De acordo com uma das últimas versões do documento, a Venezuela quer introduzir em seu preâmbulo, a rejeição à imposição de medidas unilaterais coercitivas que interferem nos assuntos internos dos países, uma referência direta ao Decreto Executivo assinado por Obama em 9 de março sancionando a sete funcionários venezuelanos por supostas violações dos direitos humanos e atos de corrupção massiva.



Além de perderem os vistos para os Estados Unidos, os sete terão seus fundos bancários congelados. Para Maduro, trata-se de uma agressão contra a Venezuela. Para Washington, a medida não atinge a população do país e está limitada a sete funcionários do governo.



No entanto, para Maduro, a introdução do tema no documento final mesmo sem menção aos Estados Unidos já seria suficiente.



A Nicarágua tem sido o principal aliado da Venezuela. Em conjunto com Daniel Ortega, Maduro quer ainda que a Cúpula dos Povos seja parte da Cúpula das Américas. Trata-se de um movimento radical de esquerda financiado por Caracas e cuja bandeira principal é justamente o discurso antiamericano.



Além disso, Maduro e Ortega pretendem que um representante do movimento independentista de Porto Rico participe das reuniões dos Chefes de Estado e de Governo.

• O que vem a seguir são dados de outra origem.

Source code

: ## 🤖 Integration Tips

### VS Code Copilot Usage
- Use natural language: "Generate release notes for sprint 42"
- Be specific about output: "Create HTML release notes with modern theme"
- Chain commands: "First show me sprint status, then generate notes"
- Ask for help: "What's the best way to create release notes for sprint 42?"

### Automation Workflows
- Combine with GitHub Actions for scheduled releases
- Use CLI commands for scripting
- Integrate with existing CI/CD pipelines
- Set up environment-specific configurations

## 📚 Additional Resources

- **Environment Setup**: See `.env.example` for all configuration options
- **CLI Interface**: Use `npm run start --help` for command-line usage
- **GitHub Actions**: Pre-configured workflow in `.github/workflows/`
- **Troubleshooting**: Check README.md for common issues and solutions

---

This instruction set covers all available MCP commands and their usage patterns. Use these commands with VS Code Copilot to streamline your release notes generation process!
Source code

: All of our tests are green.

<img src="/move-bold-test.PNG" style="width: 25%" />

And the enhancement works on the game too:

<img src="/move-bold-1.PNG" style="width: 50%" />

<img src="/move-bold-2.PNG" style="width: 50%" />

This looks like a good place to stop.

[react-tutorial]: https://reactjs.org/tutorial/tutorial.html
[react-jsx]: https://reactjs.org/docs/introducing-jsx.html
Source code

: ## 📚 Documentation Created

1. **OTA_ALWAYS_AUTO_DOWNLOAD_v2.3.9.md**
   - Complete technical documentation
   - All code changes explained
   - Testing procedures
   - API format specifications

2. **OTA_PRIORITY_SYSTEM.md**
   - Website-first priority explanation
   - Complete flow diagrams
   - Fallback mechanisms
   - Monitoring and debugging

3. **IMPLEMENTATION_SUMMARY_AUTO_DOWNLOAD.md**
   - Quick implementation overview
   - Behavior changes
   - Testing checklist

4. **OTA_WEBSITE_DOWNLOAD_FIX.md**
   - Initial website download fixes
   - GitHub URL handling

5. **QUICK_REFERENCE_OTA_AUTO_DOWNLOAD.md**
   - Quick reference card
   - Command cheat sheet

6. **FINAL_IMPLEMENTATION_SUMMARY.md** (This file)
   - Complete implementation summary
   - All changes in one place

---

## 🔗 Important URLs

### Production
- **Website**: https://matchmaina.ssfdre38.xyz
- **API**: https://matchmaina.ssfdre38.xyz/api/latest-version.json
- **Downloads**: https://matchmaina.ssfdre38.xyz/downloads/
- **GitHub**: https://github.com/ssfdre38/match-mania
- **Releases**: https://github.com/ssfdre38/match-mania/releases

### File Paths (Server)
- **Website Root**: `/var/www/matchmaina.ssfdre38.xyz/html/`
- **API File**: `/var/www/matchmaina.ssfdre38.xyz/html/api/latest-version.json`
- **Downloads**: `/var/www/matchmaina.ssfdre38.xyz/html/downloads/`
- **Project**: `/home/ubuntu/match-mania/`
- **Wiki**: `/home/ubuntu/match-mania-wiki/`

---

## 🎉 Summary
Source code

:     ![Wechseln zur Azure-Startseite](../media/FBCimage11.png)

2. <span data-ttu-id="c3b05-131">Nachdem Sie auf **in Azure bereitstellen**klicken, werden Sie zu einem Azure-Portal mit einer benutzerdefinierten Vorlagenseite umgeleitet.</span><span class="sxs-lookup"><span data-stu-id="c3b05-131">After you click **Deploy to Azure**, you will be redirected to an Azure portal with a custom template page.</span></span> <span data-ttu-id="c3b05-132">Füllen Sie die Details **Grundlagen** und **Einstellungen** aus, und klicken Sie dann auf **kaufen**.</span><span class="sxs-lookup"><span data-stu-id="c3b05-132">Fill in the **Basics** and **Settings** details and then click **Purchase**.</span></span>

Em janeiro, na Cúpula da CELAC, na Costa Rica, Ortega introduziu em sua comitiva um porta-voz do movimento e pressionou para que ele participasse das reuniões com os presidentes. A manobra não foi aceita e a Cúpula terminou mais cedo.



Por incrível que pareça, Raul Castro pode ser o fiel da balança. Preocupado com a perda do protagonismo por conta da histórica retomada das relações com Washington, ele seria a pessoa mais indicada a demover Maduro de suas pretensões e a buscar a conciliação.



Estados Unidos



Na mesma manhã de quarta-feira, 8, Dilma Rousseff conversou também com o vice-presidente norte-americano Joe Biden. Com ele, foram discutidas questões relacionadas à próxima visita que a presidenta fará aos Estados Unidos em data a ser definida.



A conversa serviu ainda para confirmar o encontro dela com o presidente dos Estados Unidos, Barack Obama, no Panamá, quando serão detalhados outros aspectos da visita, incluindo data e agenda.